En face du chevalier, de l’autre côté de la table, brillait un beau miroir de Venise. Le très timide messager osait à peine lever les yeux. Il lui fut cependant difficile de ne pas voir dans ce miroir, par-dessus la tête de la marquise, le visage inquiet et charmant de la nouvelle dame du palais.
— Comme elle est jolie! pensait-il. C’est malheureux que je sois amoureux d’une autre; mais Athénaïs est plus belle, et d’ailleurs ce serait, de ma part, une si affreuse déloyauté!…
— De quoi parlez-vous ? dit la marquise. (Le chevalier, selon sa coutume, avait pensé tout haut sans le savoir.) Qu’est-ce que vous dites ?
— Moi, madame? j’attends.
— Voilà qui est fait, répondit la marquise, prenant une autre feuille de papier; mais, au petit mouvement qu’elle venait de faire pour se retourner, le peignoir avait glissé sur son épaule.

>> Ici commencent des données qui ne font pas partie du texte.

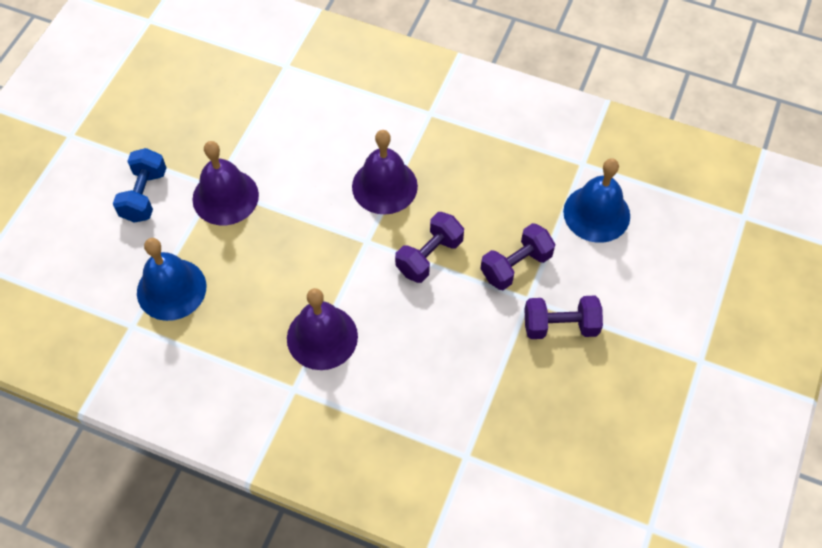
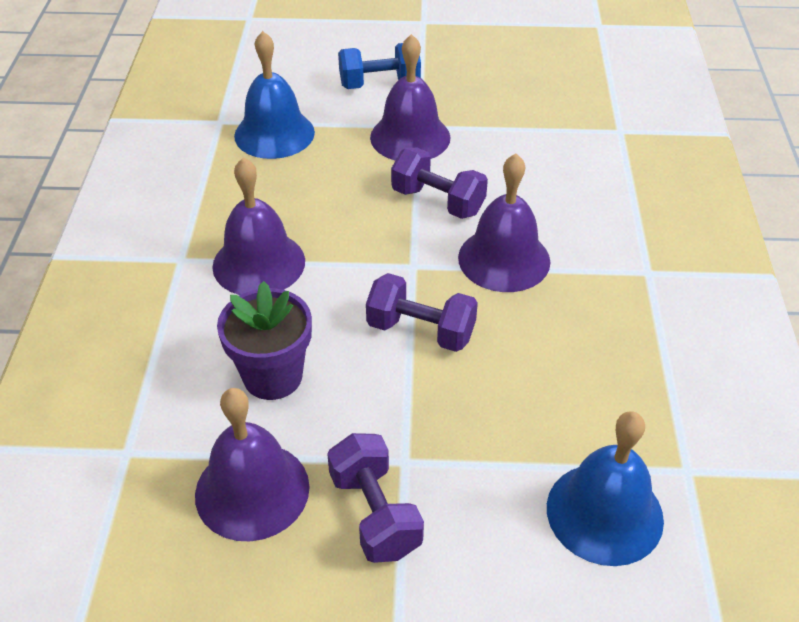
camera: 70 degrees right, 15 degrees down
(435, 354) = (273, 376): none -> purple flower pot
(515, 265) = (453, 430): purple dumbbell -> purple dumbbell (438, 201)
(522, 388) = (252, 490): none -> purple bell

La mode est une chose étrange. Nos grand’mères trouvaient tout simple d’aller à la cour avec d’immenses robes qui laissaient leur gorge presque découverte, et l’on ne voyait à cela nulle indécence; mais elles cachaient soigneusement leur dos, que les belles dames d’aujourd’hui montrent au bal ou à l’Opéra. C’est une beauté nouvellement inventée.
Sur l’épaule frêle, blanche et mignonne de madame de Pompadour, il y avait un petit signe noir qui ressemblait à une mouche tombée dans du lait. Le chevalier, sérieux comme un étourdi qui veut avoir bonne contenance, regardait ce signe, et la marquise, tenant sa plume en l’air, regardait le chevalier dans la glace.
Dans cette glace, un coup d’œil rapide fut échangé, coup d’œil auquel les femmes ne se trompent pas, qui veut dire d’une part: «Vous êtes charmante» et de l’autre: «Je n’en suis pas fâchée.»
Toutefois la marquise rajusta son peignoir.
— Vous regardez ma mouche, monsieur ?
— Je ne regarde pas, madame; je vois et j’admire.
— Tenez, voilà ma lettre; portez-la au roi avec votre placet.
— Mais, madame…
— Quoi donc ?
— Sa Majesté est à la chasse; je viens d’entendre sonner dans le bois de Satory.
— C’est vrai, je n’y songeais plus; eh bien! demain, après-demain, peu importe.
Non, tout de suite. Allez, vous donnerez cela à Lebel. Adieu, monsieur. Tâchez de vous souvenir que cette mouche que vous venez de voir, il n’y a dans le royaume que le roi qui l’ait vue; et quant à votre ami le hasard, dites-lui, je vous prie, qu’il s’accoutume à ne pas jaser tout seul aussi haut que tout à l’heure. Adieu, chevalier.
Elle toucha un petit timbre, puis, relevant sur sa manche un flot de dentelles, tendit au jeune homme son bras nu.
Il s’inclina encore, et du bout des lèvres effleura à peine les ongles roses de la marquise. Elle n’y vit pas une impolitesse, tant s’en faut, mais un peu trop de modestie.
Aussitôt reparurent les petites filles de chambre (les grandes n’étaient pas levées), et derrières elles, debout comme un clocher au milieu d’un troupeau de moutons, l’homme osseux, toujours souriant, indiquait le chemin.